For instance, one day one of those boys who was passing into the hobbledehoy stage of life, came with a perplexed air, and said—

“Didn’t you tell us in school yesterday, father, that if we were good Jesus would save us?”

“No, Jack Mills, I told you just the reverse. I told you that if Jesus saved you you would be good.”

“Then why doesn’t He save me and make me good?” asked Jack, anxious to cast the blame of his indecision about his salvation off his own shoulders.

“Because you refuse to be saved,” said Adams, pointedly.

Jack Mills felt and looked somewhat hurt at this. He was one of the steadiest boys at the school, always learned his tasks well, and was generally pretty well behaved; but there was in him an ugly, half-hidden root of selfishness, which he did not himself perceive.

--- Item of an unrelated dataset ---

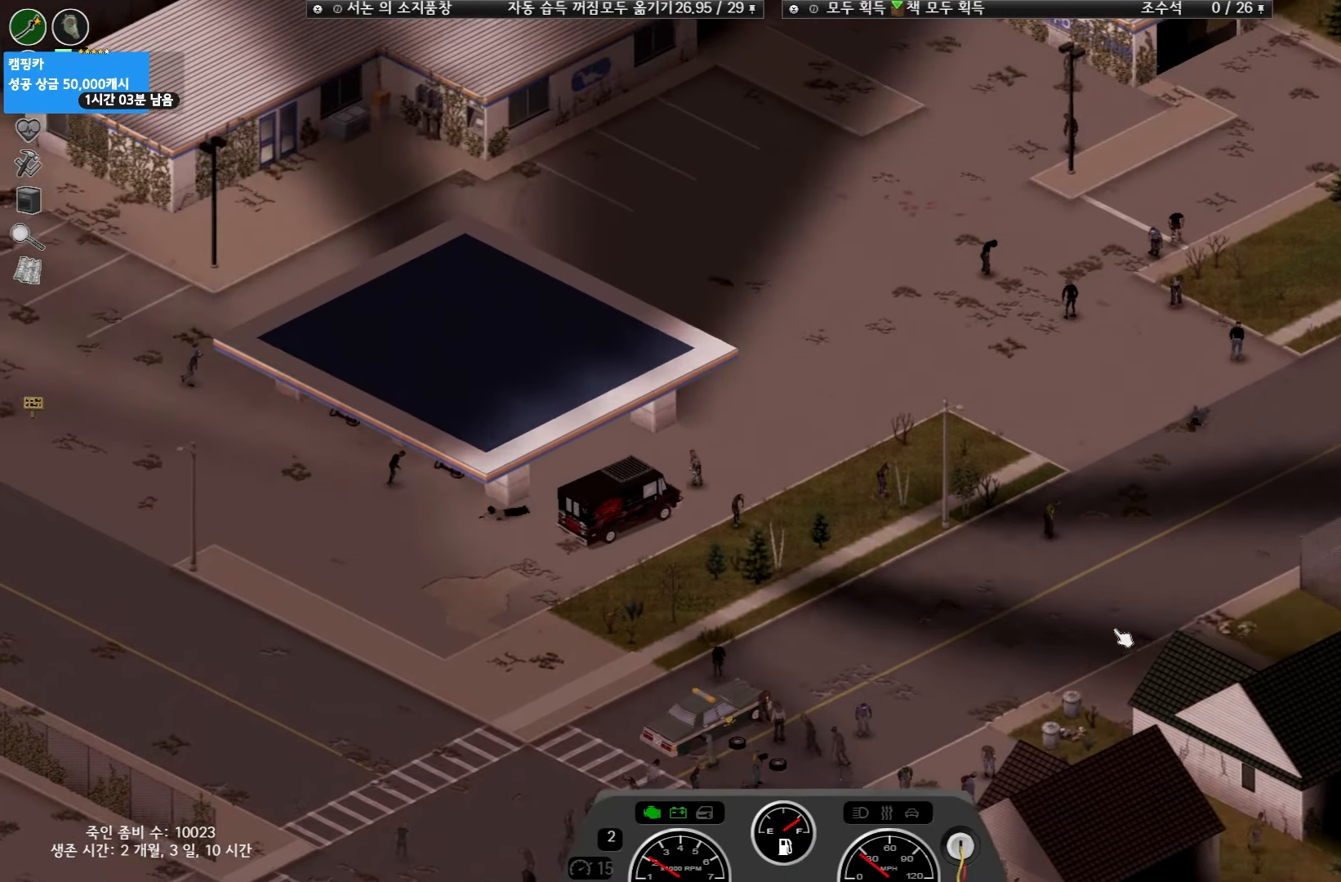
{"keys": ["w"], "events": []}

“Do you remember going to the shore yesterday?” asked Adams, replying to the look,—for the boy did not speak.

“Yes, father.”

“And you remember that two little boys had just got into a canoe, and were pushing off to enjoy themselves, when you ran down, turned them out, and took the canoe to yourself?”

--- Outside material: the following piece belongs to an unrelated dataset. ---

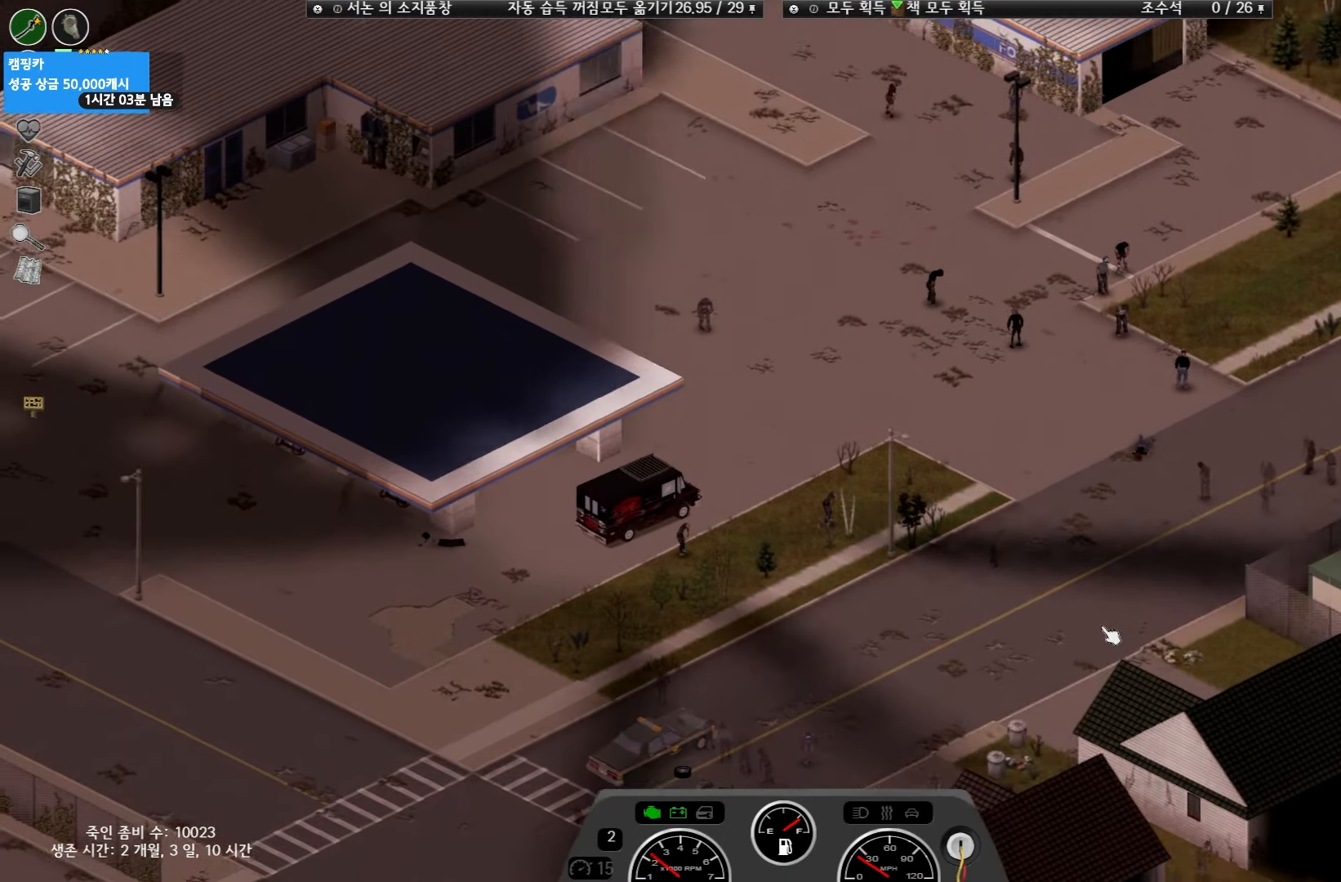
{"keys": ["w"], "events": []}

Jack did not reply; but his flushed face told that he had not forgotten the incident.

“That’s right, dear boy,” continued Adam, “Your blood tells the truth for you, and your tongue don’t contradict it. So long’s you keep the unruly member straight you’ll get along. Well, now, Jack, that was a sin of unkindness, and a sort of robbery, too, for the canoe belonged to the boys while they had possession. Did you want to be saved from that sin, my boy?”

Jack was still silent. He knew that he had not wished to be saved at the time, because, if he had, he would have at once returned to the shore and restored the canoe, with an apology for having taken it by force.

“But I was sorry afterwards, father,” pleaded the boy.

“I know you were, Jack, and your guilty conscience longed for forgiveness. But Jesus did not come to this world to forgive us. He came to save us—to save this people from their sins; His people,—forgiven people, my boy,—from their sins. If you had looked to Jesus, He would have sent His Spirit into you, and brought His Word to your mind, ‘Be ye kind one to another,’ or, ‘Whatsoever ye would that men should do to you, do ye even so to them:’ or in some way or other He would have turned you back and saved you from sin, but you did not look to Jesus; in short, you refused to be saved just then, and thought to make up for it by being sorry afterwards. Isn’t that the way of it, Jack?”

“Yes, father,” said Jack, with downcast but no longer hurt looks, for Adams’s tone and manner were very kind.

“Then you know now, Jack Mills, why you’re not yet saved, and you can’t be good till you are saved, any more than you can fly till you’ve got wings. But don’t be cast down, my lad; He will save you yet. All you’ve got to do is to cease your opposition, and let Him take you in hand.”